▼▼▼

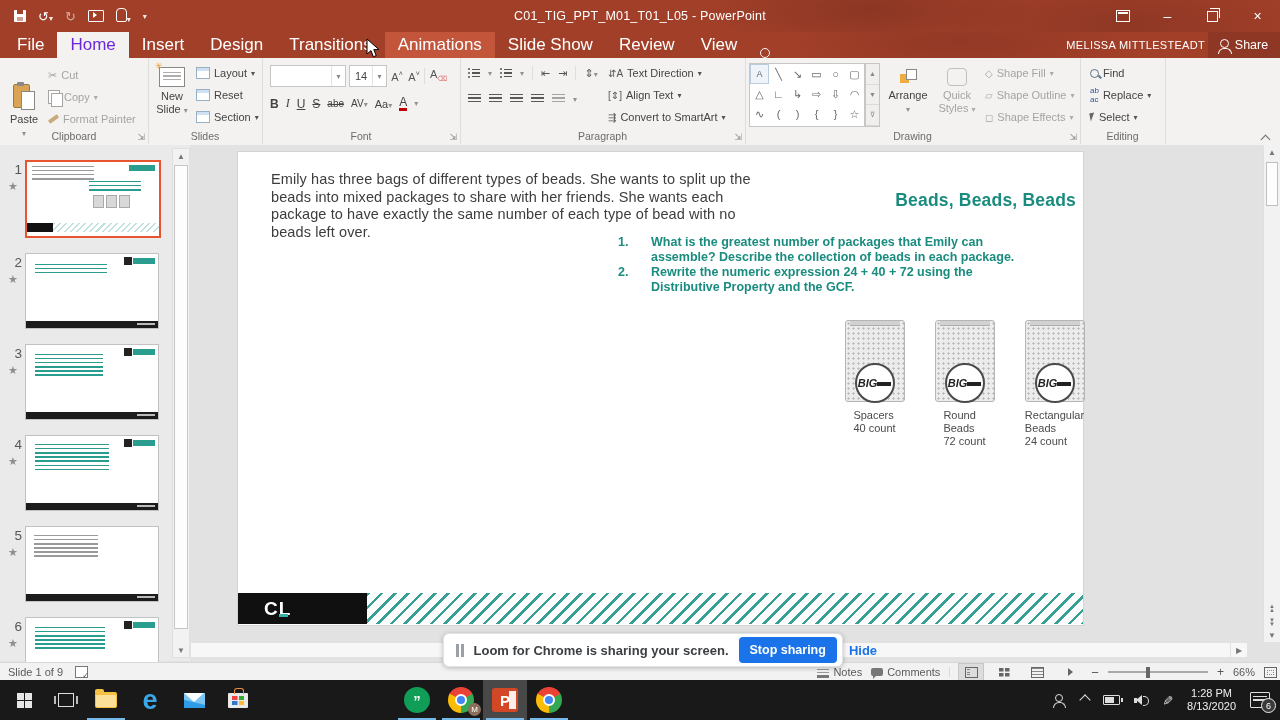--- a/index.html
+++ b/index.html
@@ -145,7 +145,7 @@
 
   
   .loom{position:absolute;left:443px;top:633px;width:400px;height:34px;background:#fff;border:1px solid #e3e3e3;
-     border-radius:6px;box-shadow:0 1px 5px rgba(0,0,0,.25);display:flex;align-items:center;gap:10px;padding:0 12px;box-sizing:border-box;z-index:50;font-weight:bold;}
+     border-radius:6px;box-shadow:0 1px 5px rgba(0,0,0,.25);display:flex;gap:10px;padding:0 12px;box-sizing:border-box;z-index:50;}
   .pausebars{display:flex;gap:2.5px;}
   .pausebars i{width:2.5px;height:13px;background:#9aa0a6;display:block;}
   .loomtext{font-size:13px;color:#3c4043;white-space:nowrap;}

▲▲▲
▼▼▼

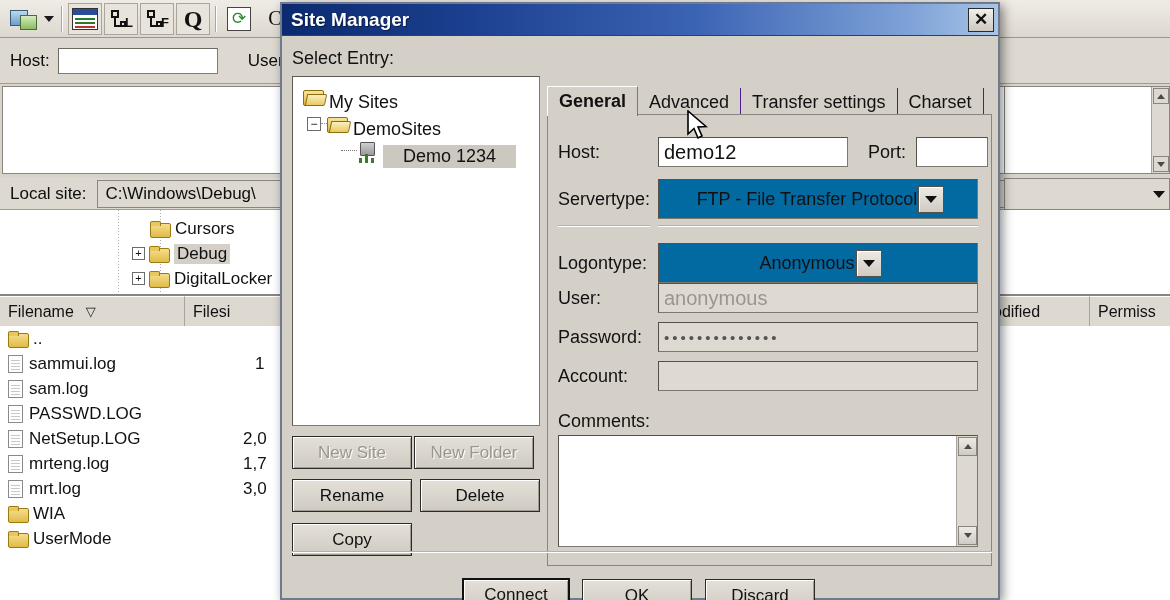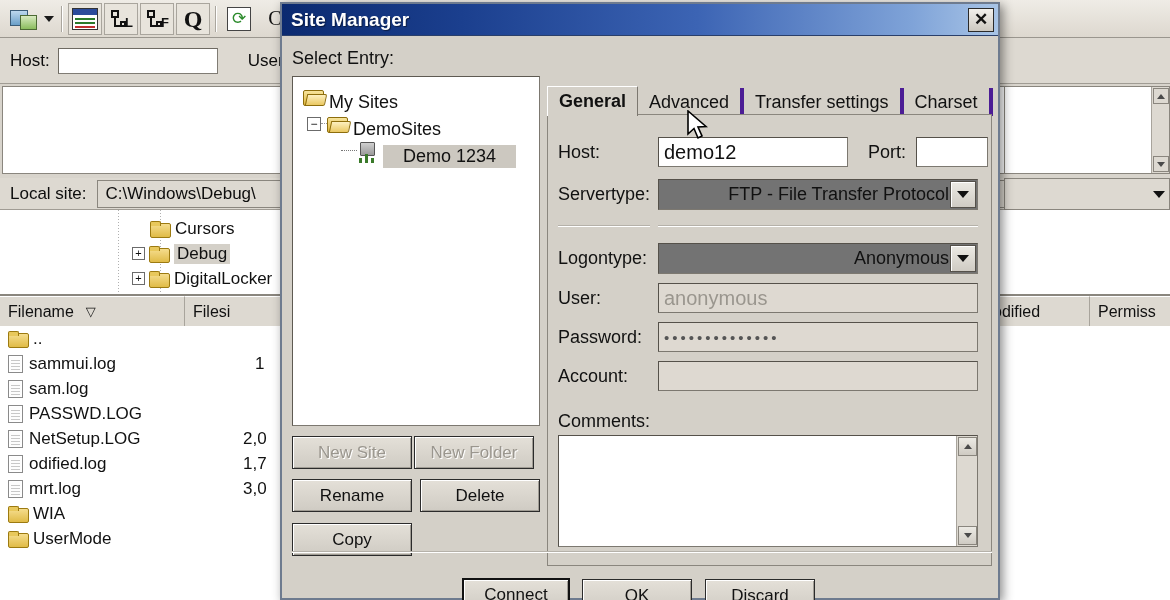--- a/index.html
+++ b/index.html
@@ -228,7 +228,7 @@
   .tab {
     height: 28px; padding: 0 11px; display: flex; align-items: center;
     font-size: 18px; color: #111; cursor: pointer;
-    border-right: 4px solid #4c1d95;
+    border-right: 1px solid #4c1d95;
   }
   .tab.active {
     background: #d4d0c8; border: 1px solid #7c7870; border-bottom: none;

▲▲▲

**WORK TO BE COMPLETED:** Look above for the line with "-228,7 +228,7 @@" and the line with "background: #d4d0c8; border: 1px". Retype those two lines and every line between them exactly, adding nothing.

**WRITTEN SOLUTION:**
@@ -228,7 +228,7 @@
   .tab {
     height: 28px; padding: 0 11px; display: flex; align-items: center;
     font-size: 18px; color: #111; cursor: pointer;
-    border-right: 4px solid #4c1d95;
+    border-right: 1px solid #4c1d95;
   }
   .tab.active {
     background: #d4d0c8; border: 1px solid #7c7870; border-bottom: none;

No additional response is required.